The versatility of the NC is demonstrated through its application on uncertainty quantification of a QSAR model for the prediction of quinone reduction potentials. In analogy to the conditions of kinetic experiments, molecular structures that are associated with high model uncertainty represent potential candidates for future model training. This optimization of training data through uncertainty quantification may be especially useful in organic chemistry, where large quantities of molecules can be generated for computationally-costly density functional theory calculations. In basic tests, we find a correlation of the uncertainty of molecules that are added to the training data and the resulting QSAR model accuracy. However, compared with random selection, only a slight improvement in model accuracy is achieved. Thus, application of the NC for the optimization of QSAR models requires further research and will be the subject of future studies.

The computational effort of the NC can be strongly reduced by training a neural network surrogate model (SM), with nearly identical results. After consideration of the computational effort of SM training, and for the system at hand, we observe an acceleration of the evaluation of the NC by a factor of \(\sim\)5 using a KM/SM-hybrid approach, and an acceleration by a factor of \(\sim\)7.5 using only the SM (Additional file 1: Note S9). While SM for multiphase kinetic models have already proven useful in forward modelling applications [33], we here further demonstrate their utility in an inverse modelling approach.
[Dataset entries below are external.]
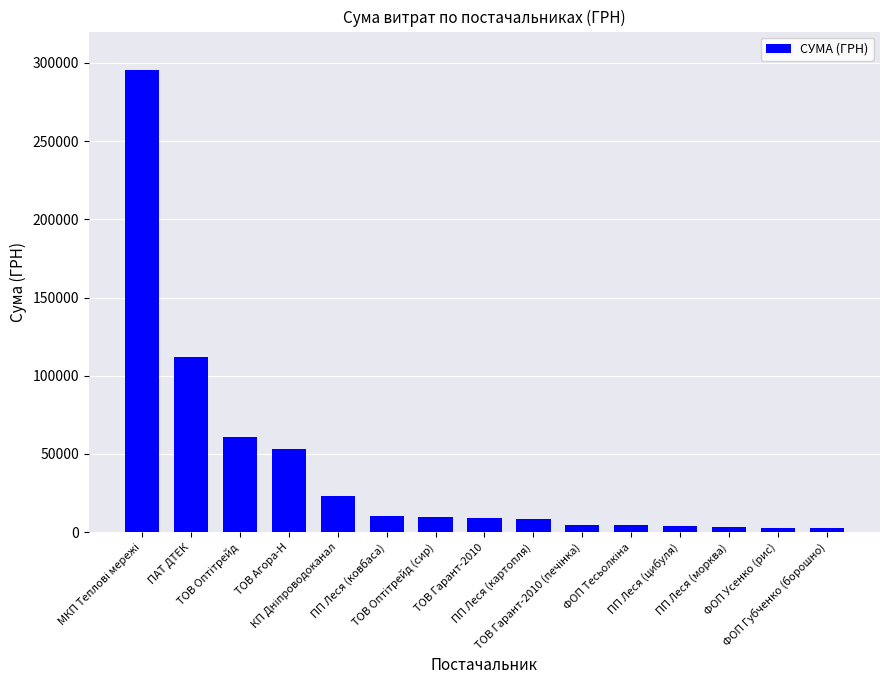

What is the value of the 12th bar from the left?

3855.6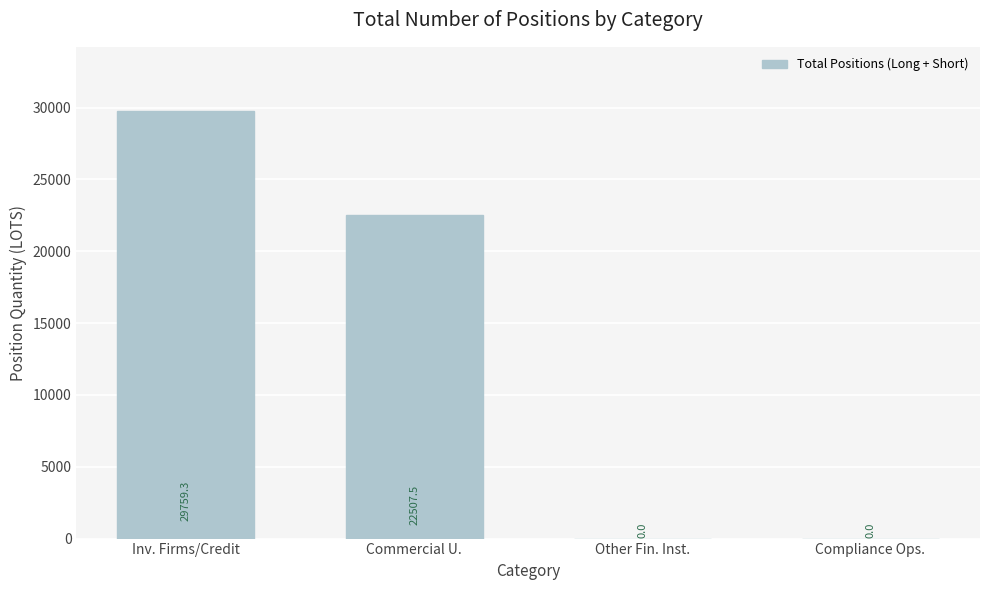

The value at Commercial U. is 22507.5. True or false?

True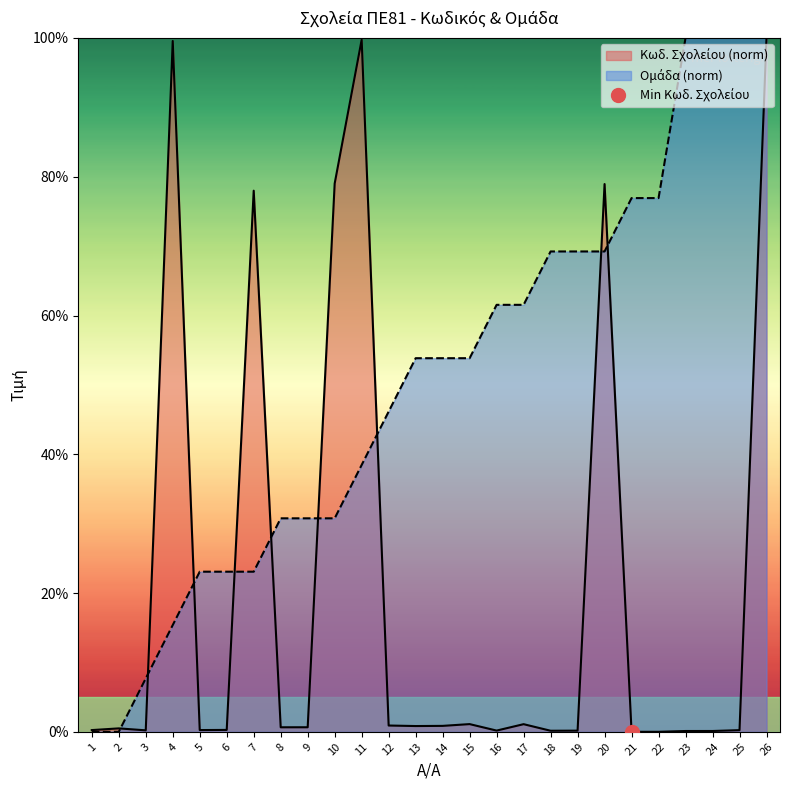

At which label does Ομάδα first exceed 53?

13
For the kinetic multi-layer model of aerosol surface and bulk chemistry (KM-SUB) and the heterogeneous ozonolysis of oleic acid, the NC suggests experiments with either very small particles (< 50 nm) or with exceptionally large particles (\(\approx 100\) \(\mu\)m) and high ozone concentrations (\(\approx 1000\) ppm) (section Ensemble spread). The first suggestion seems logical: experiments with nano-sized particles of oleic acid have not been conducted and extrapolation to these conditions will be associated with model uncertainty. The method predicts that measurements using nano-sized particles would help especially to constrain the surface reaction rate coefficient \(k_\text {SLR}\). The second suggestion of the NC may seem counter-intuitive, as these large particle—high ozone conditions are far away from atmospheric relevance. In fact, these experiments likely offer a constraint on the diffusion coefficient of oleic acid, \(D_\text {b,OL}\), a parameter that is rather unimportant under typical atmospheric conditions. Note, however, that the simple model used in this analysis does not consider changes in \(D_\text {b,OL}\) upon formation of oxidation products.

Overall, this analysis of the oleic acid—ozone reaction system shows that additional experiments measuring the loss of oleic acid under conditions typical for the atmosphere will not improve our knowledge of this well-studied system any further. More extreme conditions are needed to narrow down the model solution space, however, this will not come with an improvement of the predictive power of our models for atmospheric conditions (other than small nano-particles). Conversely, any solution in the fit ensemble obtained in this study and in Berkemeier et al. 2021 [19] should perform well under atmospherically-relevant conditions. More knowledge about the system can also be derived by changing the experimental observable. For the heterogeneous ozonolysis of alkenes, for example, product analyses have recently provided additional constraints for kinetic models [68, 71]. Extending the NC from experimental conditions to experimental observables will be a subject of future studies.